Immune checkpoint inhibitors targeting PD-1 and PD-L1 have become standard first-line therapy for patients with advanced non-small cell lung cancer (NSCLC), but only for patients without activating mutations in EGFR or ALK, as tumors harboring these alterations do not respond well to immunotherapy. In recent years, BRAF-mutated NSCLC has emerged as a recognized molecular subtype of disease, but the sensitivity of patients with these mutations to immune checkpoint inhibitors is not known. A retrospective chart review attempted to evaluate 39 patients with BRAF-mutated NSCLC for presence of known immunotherapy biomarkers and sensitivity to immune checkpoint inhibitor (PD-1 or PD-L1) therapy.

Patients were stratified into two groups on the basis of BRAF V600E mutation (group A) or non-V600E mutation (group B). Of 29 tumors tested for PD-L1 expression, 42% in group A and 50% in group B had high PD-L1 expression (P = .05). Among 11 tumors tested for tumor mutation burden (TMB), only 2 patients in group A (25%) and none in group B had high TMB (>20 muts/Mb). The median TMB was 5 muts/Mb in group A and 11 muts/Mb in group B. Both groups were microsatellite stable (MSS).

A total of 22 patients (56%) received treatment with an immune checkpoint inhibitor. Patients receiving checkpoint inhibitor therapy were more likely to have high PD-L1 expression (P = .056), and both patients with high TMB received checkpoint inhibitor therapy. Presence of BRAF mutation did not negatively influence response to checkpoint inhibitor therapy, regardless of which mutation variant was expressed.

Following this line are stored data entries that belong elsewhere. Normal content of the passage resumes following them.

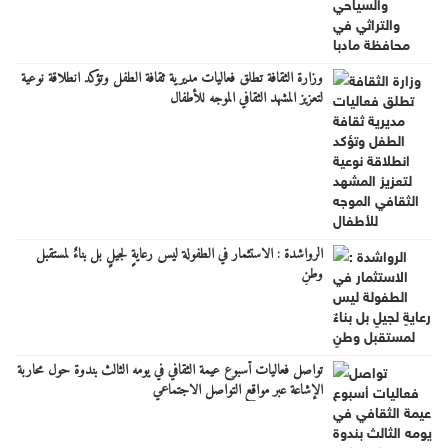
وزارة الثقافة تطلق فعاليات مديرية ثقافة الطفل وتؤكد انطلاقة نوعية
لتعزيز المشهد الثقافي الموجه للأطفال
الرواشدة : الاستثمار في الطفولة ليس رعايةٍ لجيلٍ بل بناءٌ لمستقبل
وطنٍ
تواصل فعاليات أسبوع عيمة الثقافي في يومه الثالث بندوة حول محاربة
الإشاعة عبر مواقع التواصل الاجتماعي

The objective response rate (ORR) was 25% in group A and 33% in group B (P = 1.0). The median progression-free survival (PFS) was 3.7 months in group A and 4.1 months in group B (P = .37). Median overall survival (OS) in patients who received immune checkpoint inhibitors was not reached.

The investigators concluded that BRAF-mutant NSCLC is associated with high levels of PD-L1 expression, low/intermediate TMB, and MSS status, and that patients with BRAF mutations V600E and non-V600E appear to benefit from monotherapy with PD-1/PD-L1 inhibitors. In an accompanying editorial, the authors commented that ‘’it is refreshing to know that BRAF-mutant NSCLC does not typically behave like NSCLC with EGFR and/or ALK gene alterations and that the rates of response to PD-1/PD-L1 therapies are similar to those in wild-type populations.” However, in order to answer important questions regarding the sequencing of BRAF/MEK inhibitors and immune checkpoint inhibitors, prospective trials are needed.

J Thorac Oncol. 2018;13(8):1128-1137.

J Thorac Oncol. 2018;13(8):1055-1057.